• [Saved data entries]

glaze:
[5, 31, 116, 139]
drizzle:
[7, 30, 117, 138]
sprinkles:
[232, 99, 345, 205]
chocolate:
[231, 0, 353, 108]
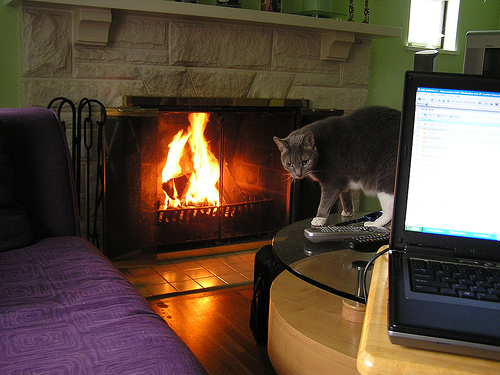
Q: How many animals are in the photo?
A: One.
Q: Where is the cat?
A: Table.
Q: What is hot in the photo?
A: Fire.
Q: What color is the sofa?
A: Blue.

• [EXERCISE PROMPT] Could every entry be restated word for word, pictures excluded?

• [TASK RESULT]
glaze:
[5, 31, 116, 139]
drizzle:
[7, 30, 117, 138]
sprinkles:
[232, 99, 345, 205]
chocolate:
[231, 0, 353, 108]
Q: How many animals are in the photo?
A: One.
Q: Where is the cat?
A: Table.
Q: What is hot in the photo?
A: Fire.
Q: What color is the sofa?
A: Blue.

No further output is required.